Pergunto a Daniela Lopes, 19, uma das estagiárias do Centro de Informações, se os turistas mostram-se insatisfeitos com alguma coisa, ela responde: “A satisfação total é algo muito difícil, mas a maioria dos turistas é previamente preparada pelas agências de viagem em relação à nossa realidade e isso os ajuda a não ficarem tão chocados com as nossas deficiências”. Marli Abreu é de Fortaleza e da última vez que veio ao Recife, o mercado ainda não havia sido reformado. Ela elogiou a mudança, mas como cuidar só da aparência não garante a saúde de um corpo, quais as cirurgias pelas quais o senhor mercado deve se submeter para se manter forte por mais anos?
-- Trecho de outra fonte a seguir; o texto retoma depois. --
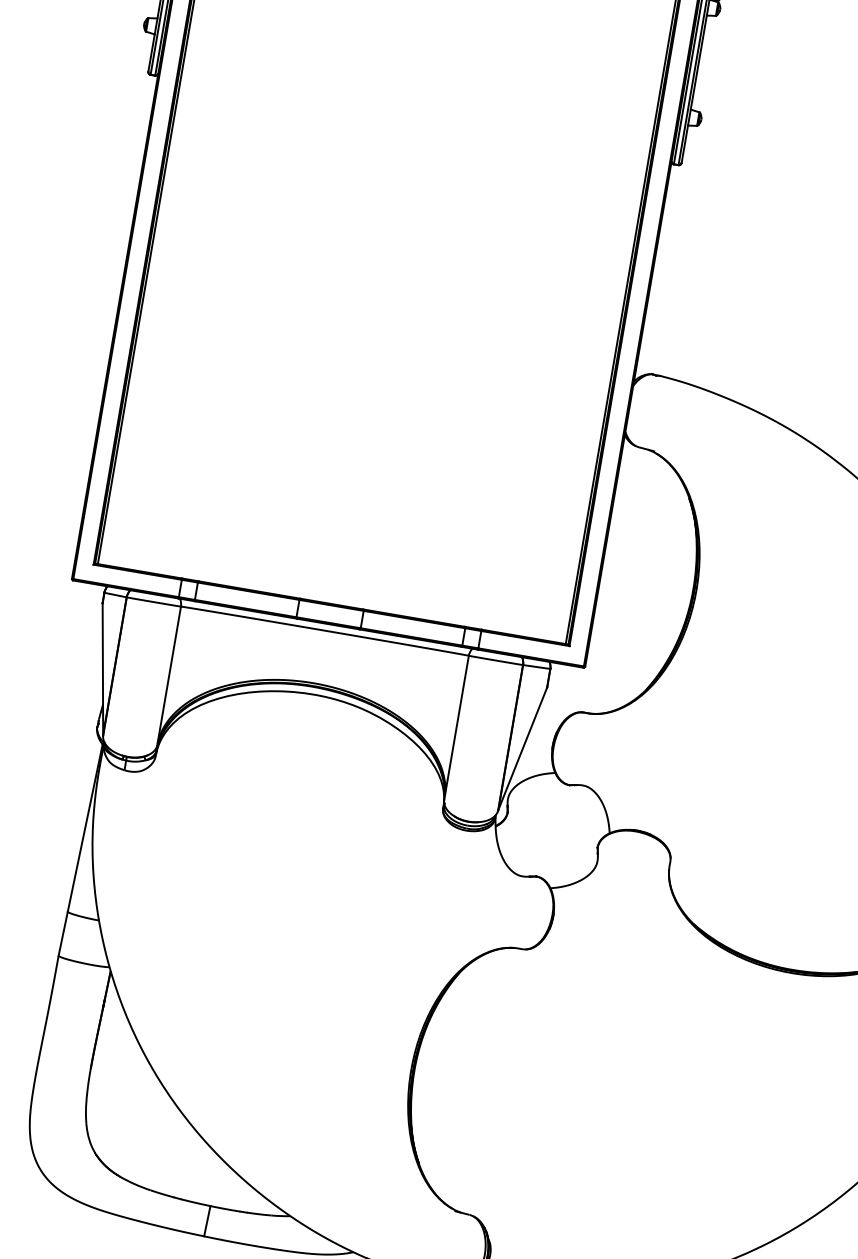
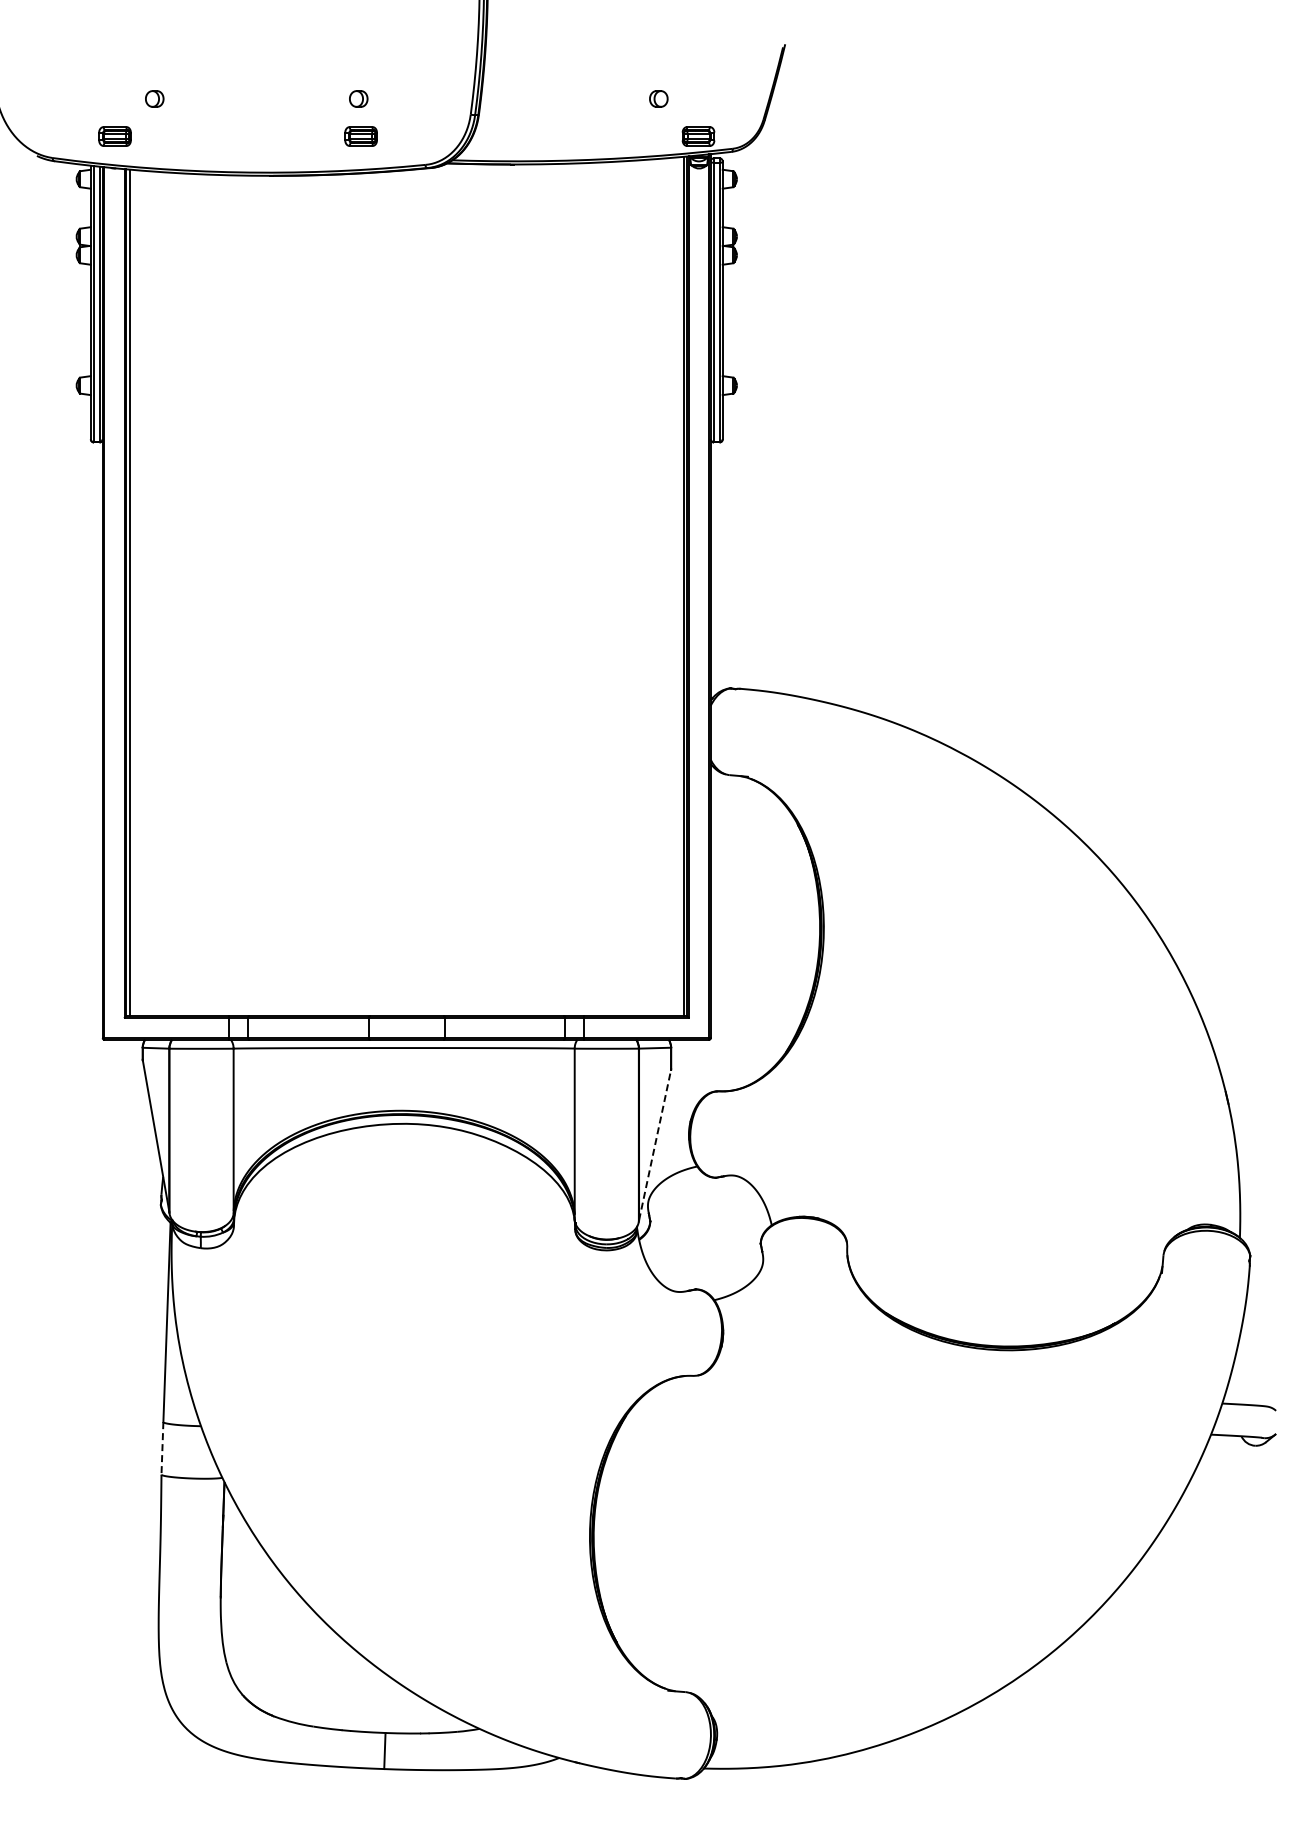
line: (523, 749) -> (655, 1145), solid -> dashed
line: (63, 933) -> (162, 1448), solid -> dashed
O economista e consultor de marketing Paulo Barreto identifica as principais reformas que deveriam ser feitas: padronização dos setores e boxes, separando-os por modalidade de venda e produtos, no intuito de melhorar a circulação de pessoas e a visualização das mercadorias. Para tornar o ambiente mais agradável, reduzir a poluição sonora e visual interna e ao redor do mercado e transferir a área de alimentos perecíveis, sobretudo peixes e frutos do mar, emissores de odores e resíduos orgânicos, para o ambiente externo ao mercado. Em relação ao lixo, o consultor recomenda rigorosa fiscalização e a implantação de campanhas educativas em prol da coleta seletiva. Paulo Barreto sugere idéias inovadoras como a criação de uma área externa para eventos, como, por exemplo, desfile de moda com artigos de sulanca, implantação de um bondinho de época ligando o Bairro do Recife ao mercado e a implantação de um cartão fidelidade com a função de cartão de crédito, possibilitando descontos especiais para consumo no mercado e no entorno. Para atrair o turista, Paulo Barreto indica a divulgação da nova imagem do estabelecimento em outras regiões, e a criação de estímulos, como um cupom de visitação que daria ao visitante o direito de obter descontos na compra das mercadorias.
O diagnóstico está aí, as soluções também, basta que a administração do estabelecimento abra os olhos para cada uma delas e tome as devidas providências. Este senhor, o Mercado do bairro de São José, figura tão importante em nossa cidade, pede socorro discretamente, mas não silenciosamente.